__Rows from a dataset__
▼▼▼

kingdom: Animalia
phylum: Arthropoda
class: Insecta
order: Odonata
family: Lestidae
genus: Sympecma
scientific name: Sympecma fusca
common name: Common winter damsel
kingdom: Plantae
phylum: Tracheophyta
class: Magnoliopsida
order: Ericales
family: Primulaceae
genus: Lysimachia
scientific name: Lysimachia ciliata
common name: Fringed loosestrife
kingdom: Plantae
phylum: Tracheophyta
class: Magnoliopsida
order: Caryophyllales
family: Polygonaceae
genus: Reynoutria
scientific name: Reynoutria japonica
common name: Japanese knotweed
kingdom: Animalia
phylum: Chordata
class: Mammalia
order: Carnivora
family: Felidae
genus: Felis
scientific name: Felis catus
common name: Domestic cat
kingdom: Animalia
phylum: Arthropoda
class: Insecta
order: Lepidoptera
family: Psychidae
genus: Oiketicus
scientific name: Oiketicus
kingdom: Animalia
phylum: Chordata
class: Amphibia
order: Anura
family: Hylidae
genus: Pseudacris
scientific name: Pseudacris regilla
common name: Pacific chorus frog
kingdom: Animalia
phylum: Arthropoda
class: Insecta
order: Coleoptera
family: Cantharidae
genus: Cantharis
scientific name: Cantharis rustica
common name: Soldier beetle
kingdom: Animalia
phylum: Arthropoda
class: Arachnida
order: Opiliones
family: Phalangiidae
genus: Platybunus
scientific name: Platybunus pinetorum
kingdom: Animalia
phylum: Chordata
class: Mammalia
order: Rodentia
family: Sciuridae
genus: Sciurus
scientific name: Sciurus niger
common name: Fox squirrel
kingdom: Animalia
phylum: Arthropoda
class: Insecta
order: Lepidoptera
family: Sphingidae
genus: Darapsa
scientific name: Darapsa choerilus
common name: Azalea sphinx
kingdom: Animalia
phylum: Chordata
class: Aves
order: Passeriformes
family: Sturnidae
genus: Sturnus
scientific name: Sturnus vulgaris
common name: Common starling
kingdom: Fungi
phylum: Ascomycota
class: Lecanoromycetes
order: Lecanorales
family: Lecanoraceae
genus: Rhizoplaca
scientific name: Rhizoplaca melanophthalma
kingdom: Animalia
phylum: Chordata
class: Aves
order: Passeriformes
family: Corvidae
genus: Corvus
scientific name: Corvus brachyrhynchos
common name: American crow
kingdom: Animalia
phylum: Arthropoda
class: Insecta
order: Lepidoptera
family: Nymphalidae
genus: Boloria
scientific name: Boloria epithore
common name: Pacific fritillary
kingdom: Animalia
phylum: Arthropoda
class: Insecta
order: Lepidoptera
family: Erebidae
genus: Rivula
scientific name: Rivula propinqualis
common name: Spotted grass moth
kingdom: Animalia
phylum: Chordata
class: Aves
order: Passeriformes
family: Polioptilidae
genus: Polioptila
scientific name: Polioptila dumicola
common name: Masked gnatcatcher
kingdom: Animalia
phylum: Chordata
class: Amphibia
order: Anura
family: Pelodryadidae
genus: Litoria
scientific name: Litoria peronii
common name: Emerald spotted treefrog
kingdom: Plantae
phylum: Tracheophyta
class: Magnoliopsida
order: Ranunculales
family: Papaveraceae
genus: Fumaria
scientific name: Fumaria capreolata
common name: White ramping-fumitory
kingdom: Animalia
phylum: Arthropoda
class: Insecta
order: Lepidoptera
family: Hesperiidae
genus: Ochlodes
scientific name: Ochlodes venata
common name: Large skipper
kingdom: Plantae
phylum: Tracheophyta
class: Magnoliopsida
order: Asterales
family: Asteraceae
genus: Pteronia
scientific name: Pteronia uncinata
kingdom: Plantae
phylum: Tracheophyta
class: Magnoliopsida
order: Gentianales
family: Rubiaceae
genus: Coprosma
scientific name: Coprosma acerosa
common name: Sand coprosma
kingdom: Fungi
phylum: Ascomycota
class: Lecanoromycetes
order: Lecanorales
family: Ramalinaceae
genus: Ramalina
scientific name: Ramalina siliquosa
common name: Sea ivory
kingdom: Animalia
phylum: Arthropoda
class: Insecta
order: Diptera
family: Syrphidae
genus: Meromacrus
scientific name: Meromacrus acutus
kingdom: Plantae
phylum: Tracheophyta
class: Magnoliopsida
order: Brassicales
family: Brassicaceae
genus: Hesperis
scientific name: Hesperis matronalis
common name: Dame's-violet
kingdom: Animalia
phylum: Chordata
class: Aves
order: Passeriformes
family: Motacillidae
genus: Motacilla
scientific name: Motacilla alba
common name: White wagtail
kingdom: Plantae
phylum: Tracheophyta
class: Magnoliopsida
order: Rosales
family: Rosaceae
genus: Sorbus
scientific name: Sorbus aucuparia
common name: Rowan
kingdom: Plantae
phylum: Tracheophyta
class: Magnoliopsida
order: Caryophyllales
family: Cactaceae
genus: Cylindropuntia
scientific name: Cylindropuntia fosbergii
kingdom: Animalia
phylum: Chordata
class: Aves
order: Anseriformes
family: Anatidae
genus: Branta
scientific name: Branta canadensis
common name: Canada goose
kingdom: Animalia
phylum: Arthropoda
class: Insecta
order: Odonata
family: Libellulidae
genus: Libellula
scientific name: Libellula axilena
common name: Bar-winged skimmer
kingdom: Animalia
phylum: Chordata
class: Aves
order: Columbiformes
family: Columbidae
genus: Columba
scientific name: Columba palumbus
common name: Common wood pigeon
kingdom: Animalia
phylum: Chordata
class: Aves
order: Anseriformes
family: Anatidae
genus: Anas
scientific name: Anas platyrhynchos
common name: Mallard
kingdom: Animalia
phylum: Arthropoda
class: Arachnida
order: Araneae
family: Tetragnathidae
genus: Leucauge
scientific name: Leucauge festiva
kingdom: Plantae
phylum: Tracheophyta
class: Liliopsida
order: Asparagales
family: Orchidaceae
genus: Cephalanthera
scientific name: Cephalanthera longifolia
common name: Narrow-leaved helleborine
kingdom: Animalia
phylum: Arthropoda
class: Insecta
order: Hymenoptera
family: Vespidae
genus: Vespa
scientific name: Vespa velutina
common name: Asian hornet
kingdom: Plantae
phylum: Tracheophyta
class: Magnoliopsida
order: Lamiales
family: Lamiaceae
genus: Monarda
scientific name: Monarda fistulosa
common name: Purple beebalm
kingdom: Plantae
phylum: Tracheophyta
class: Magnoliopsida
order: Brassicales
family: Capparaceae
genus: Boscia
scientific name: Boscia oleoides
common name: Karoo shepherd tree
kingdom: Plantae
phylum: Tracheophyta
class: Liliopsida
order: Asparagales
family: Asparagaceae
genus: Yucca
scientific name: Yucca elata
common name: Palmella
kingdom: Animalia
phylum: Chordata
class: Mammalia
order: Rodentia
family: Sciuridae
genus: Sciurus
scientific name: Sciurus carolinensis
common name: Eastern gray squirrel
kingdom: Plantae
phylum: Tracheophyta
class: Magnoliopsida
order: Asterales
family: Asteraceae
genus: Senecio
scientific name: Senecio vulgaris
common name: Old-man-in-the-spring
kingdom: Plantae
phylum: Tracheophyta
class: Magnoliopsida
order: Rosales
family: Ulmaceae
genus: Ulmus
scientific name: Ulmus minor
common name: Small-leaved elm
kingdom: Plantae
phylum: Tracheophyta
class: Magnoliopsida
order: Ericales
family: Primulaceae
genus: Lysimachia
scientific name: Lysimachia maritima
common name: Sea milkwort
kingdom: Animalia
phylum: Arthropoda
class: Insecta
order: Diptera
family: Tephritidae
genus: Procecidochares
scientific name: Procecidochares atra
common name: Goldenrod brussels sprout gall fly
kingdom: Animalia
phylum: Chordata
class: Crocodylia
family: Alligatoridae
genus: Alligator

▲▲▲

__SHORT EXERCISE__
Can you express the records as a Markdown table with a "Row" column holding a row number and a "Line" column holding the line, starting at the line that contains "scientific name: Columba palumbus" and ending at the last line of the records, with blank lines left out?

__WORKED ANSWER__
| Row | Line |
|---|---|
| 1 | scientific name: Columba palumbus |
| 2 | common name: Common wood pigeon |
| 3 | kingdom: Animalia |
| 4 | phylum: Chordata |
| 5 | class: Aves |
| 6 | order: Anseriformes |
| 7 | family: Anatidae |
| 8 | genus: Anas |
| 9 | scientific name: Anas platyrhynchos |
| 10 | common name: Mallard |
| 11 | kingdom: Animalia |
| 12 | phylum: Arthropoda |
| 13 | class: Arachnida |
| 14 | order: Araneae |
| 15 | family: Tetragnathidae |
| 16 | genus: Leucauge |
| 17 | scientific name: Leucauge festiva |
| 18 | kingdom: Plantae |
| 19 | phylum: Tracheophyta |
| 20 | class: Liliopsida |
| 21 | order: Asparagales |
| 22 | family: Orchidaceae |
| 23 | genus: Cephalanthera |
| 24 | scientific name: Cephalanthera longifolia |
| 25 | common name: Narrow-leaved helleborine |
| 26 | kingdom: Animalia |
| 27 | phylum: Arthropoda |
| 28 | class: Insecta |
| 29 | order: Hymenoptera |
| 30 | family: Vespidae |
| 31 | genus: Vespa |
| 32 | scientific name: Vespa velutina |
| 33 | common name: Asian hornet |
| 34 | kingdom: Plantae |
| 35 | phylum: Tracheophyta |
| 36 | class: Magnoliopsida |
| 37 | order: Lamiales |
| 38 | family: Lamiaceae |
| 39 | genus: Monarda |
| 40 | scientific name: Monarda fistulosa |
| 41 | common name: Purple beebalm |
| 42 | kingdom: Plantae |
| 43 | phylum: Tracheophyta |
| 44 | class: Magnoliopsida |
| 45 | order: Brassicales |
| 46 | family: Capparaceae |
| 47 | genus: Boscia |
| 48 | scientific name: Boscia oleoides |
| 49 | common name: Karoo shepherd tree |
| 50 | kingdom: Plantae |
| 51 | phylum: Tracheophyta |
| 52 | class: Liliopsida |
| 53 | order: Asparagales |
| 54 | family: Asparagaceae |
| 55 | genus: Yucca |
| 56 | scientific name: Yucca elata |
| 57 | common name: Palmella |
| 58 | kingdom: Animalia |
| 59 | phylum: Chordata |
| 60 | class: Mammalia |
| 61 | order: Rodentia |
| 62 | family: Sciuridae |
| 63 | genus: Sciurus |
| 64 | scientific name: Sciurus carolinensis |
| 65 | common name: Eastern gray squirrel |
| 66 | kingdom: Plantae |
| 67 | phylum: Tracheophyta |
| 68 | class: Magnoliopsida |
| 69 | order: Asterales |
| 70 | family: Asteraceae |
| 71 | genus: Senecio |
| 72 | scientific name: Senecio vulgaris |
| 73 | common name: Old-man-in-the-spring |
| 74 | kingdom: Plantae |
| 75 | phylum: Tracheophyta |
| 76 | class: Magnoliopsida |
| 77 | order: Rosales |
| 78 | family: Ulmaceae |
| 79 | genus: Ulmus |
| 80 | scientific name: Ulmus minor |
| 81 | common name: Small-leaved elm |
| 82 | kingdom: Plantae |
| 83 | phylum: Tracheophyta |
| 84 | class: Magnoliopsida |
| 85 | order: Ericales |
| 86 | family: Primulaceae |
| 87 | genus: Lysimachia |
| 88 | scientific name: Lysimachia maritima |
| 89 | common name: Sea milkwort |
| 90 | kingdom: Animalia |
| 91 | phylum: Arthropoda |
| 92 | class: Insecta |
| 93 | order: Diptera |
| 94 | family: Tephritidae |
| 95 | genus: Procecidochares |
| 96 | scientific name: Procecidochares atra |
| 97 | common name: Goldenrod brussels sprout gall fly |
| 98 | kingdom: Animalia |
| 99 | phylum: Chordata |
| 100 | class: Crocodylia |
| 101 | family: Alligatoridae |
| 102 | genus: Alligator |